Redacting Data in PDF Files
HuLoop’s Redaction function, part of its Intelligent Document Processing capabilities, enables you to automatically identify and conceal sensitive data such as Personally Identifiable Information (PII) within PDF files. The redacted information is visually removed from the document using bounding box detection and replaced with blank or blacked-out sections.
The Redaction function identifies the data points defined by the user and redacts them without requiring manual intervention. It’s especially useful for handling documents with confidential information that needs to be securely shared or archived.
Note: Ensure that the source PDF file is closed before running the automation. If the file is open during execution, the process may fail.
Steps to Configure:
- Add a new step in your automation workflow.
- Select Set a Variable Value from the Action dropdown.
- Enter a variable name in Element Key (e.g., RedactedFilePath). This will store the path of the redacted output file.
- Click Form, select Functions, and choose Redaction from the dropdown.
- Provide the following parameters:
- Source: Full path to the input PDF file that needs redaction
- Destination: Path where the redacted file should be saved
- Auto-Redact: Specify true to automatically redact all matching fields, or false to selectively redact fields defined in the custom group.
- Start-Page: (Optional) Page number to begin extraction.
- End-Page: (Optional) Page number to stop extraction.
- Custom-Groups: Name of the group that includes the fields/entities to be redacted (e.g., PII_Group).
Note: Make sure the required identifiers are selected in the chosen PII group.

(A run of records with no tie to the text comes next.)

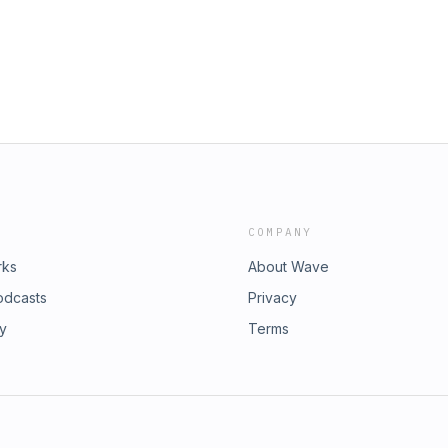
COMPANY
rks
About Wave
odcasts
Privacy
ry
Terms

If no identifiers are selected, the function may return empty results.
You can select multiple PII groups-both standard and custom—during function setup to extract or redact a wider set of information in one step.
- Click Save.


Expected Outcome on Execution: After execution, the variable defined in the Element Key field will store the path to the which can be used in later steps for processing or validation using the syntax ${Variable Name}.
Example 1: Redacting PII from a Customer Profile PDF using Standard PII Group.
Scenario: You have a file named CustomerProfile.pdf that contains sensitive details like Name and Email Address. You want to redact these fields before sharing the document.

Steps to Configure:
- In Element Key, enter RedactedFile.
- In Form, choose the Redaction function.
- Set these values in the parameters:
- Source=C:\Data\CustomerProfile.pdf
- Destination=C:\HuLoop
- Auto-Redact=true
- Custom-Groups=PII_Group


Expected Outcome:
- HuLoop scans the document, identifies PII based on the selected PII_Group, and redacts it.
- A new file is generated with the redacted content, ensuring secure handling of sensitive information.
- The path to this redacted file is stored in the defined variable and can be referenced in later steps.

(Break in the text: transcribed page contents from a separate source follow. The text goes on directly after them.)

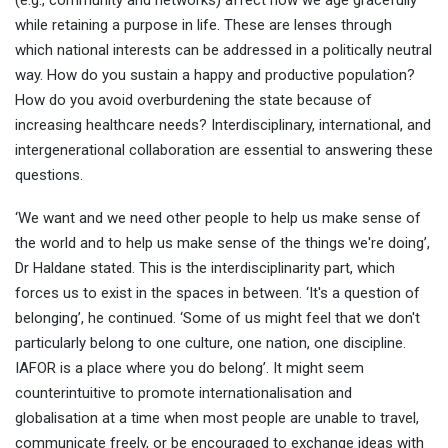
(e.g., community and networks) affect how we age gracefully
while retaining a purpose in life. These are lenses through
which national interests can be addressed in a politically neutral
way. How do you sustain a happy and productive population?
How do you avoid overburdening the state because of
increasing healthcare needs? Interdisciplinary, international, and
intergenerational collaboration are essential to answering these
questions.
‘We want and we need other people to help us make sense of
the world and to help us make sense of the things we're doing’,
Dr Haldane stated. This is the interdisciplinarity part, which
forces us to exist in the spaces in between. ‘It's a question of
belonging’, he continued. ‘Some of us might feel that we don't
particularly belong to one culture, one nation, one discipline.
IAFOR is a place where you do belong’. It might seem
counterintuitive to promote internationalisation and
globalisation at a time when most people are unable to travel,
communicate freely, or be encouraged to exchange ideas with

Example 2: Redacting Information Using a Custom PII Group
Scenario: You want to redact sensitive data like Salary Band, Bonus Eligibility, Performance Score, and Employee Grade from the file EmployeeConfidential_CustomPII.pdf. These fields are not part of HuLoop’s standard PII group, so you must create a Custom PII Group that includes these specific identifiers.

Steps to Configure:
- Add a New Step to your automation.
- From the Action drop-down, select Set a Variable Value.
- In the Element Key, enter a variable name to store the redaction status (e.g., RedactionStatus).
- Click on Form, choose Functions, and select Redaction.
- Fill in the Parameters:
- Source = C:\Documents\EmployeeConfidential_CustomPII.pdf
- Destination = C:\Documents
- Auto-Redact = true
- Custom-Groups = Employee Confidential (This group should include Salary Band, Bonus Eligibility, etc. and all the entities to be redacted should be selected in the custom group)
- Click Save.


You can select multiple custom groups to redact multiple types of entities at once.
Note: Ensure that the file to be redacted is not open on your system during execution, as this may interfere with the automation.
Expected Outcome on Execution:
- The system redacts all occurrences of the specified custom PII fields (e.g., “Salary Band”, “Bonus Eligibility”) in the PDF.
- The redacted version of the file is saved to the specified destination.
- The variable RedactionStatus returns true if the redaction is successful.